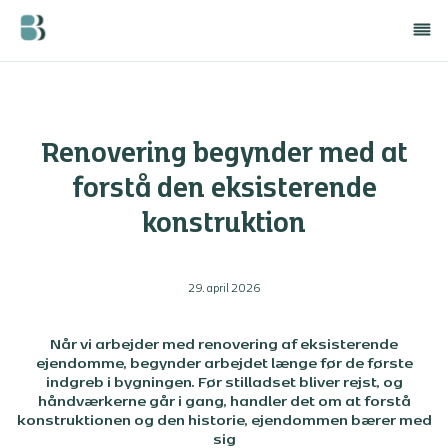
Renovering begynder med at
forstå den eksisterende
konstruktion
29. april 2026
Når vi arbejder med renovering af eksisterende
ejendomme, begynder arbejdet længe før de første
indgreb i bygningen. Før stilladset bliver rejst, og
håndværkerne går i gang, handler det om at forstå
konstruktionen og den historie, ejendommen bærer med
sig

◆ ◆ ◆

## Task
Give the lines of the material above as a numbered list, without blank lines and without the pictures.

## Answer area
1. Renovering begynder med at
2. forstå den eksisterende
3. konstruktion
4. 29. april 2026
5. Når vi arbejder med renovering af eksisterende
6. ejendomme, begynder arbejdet længe før de første
7. indgreb i bygningen. Før stilladset bliver rejst, og
8. håndværkerne går i gang, handler det om at forstå
9. konstruktionen og den historie, ejendommen bærer med
10. sig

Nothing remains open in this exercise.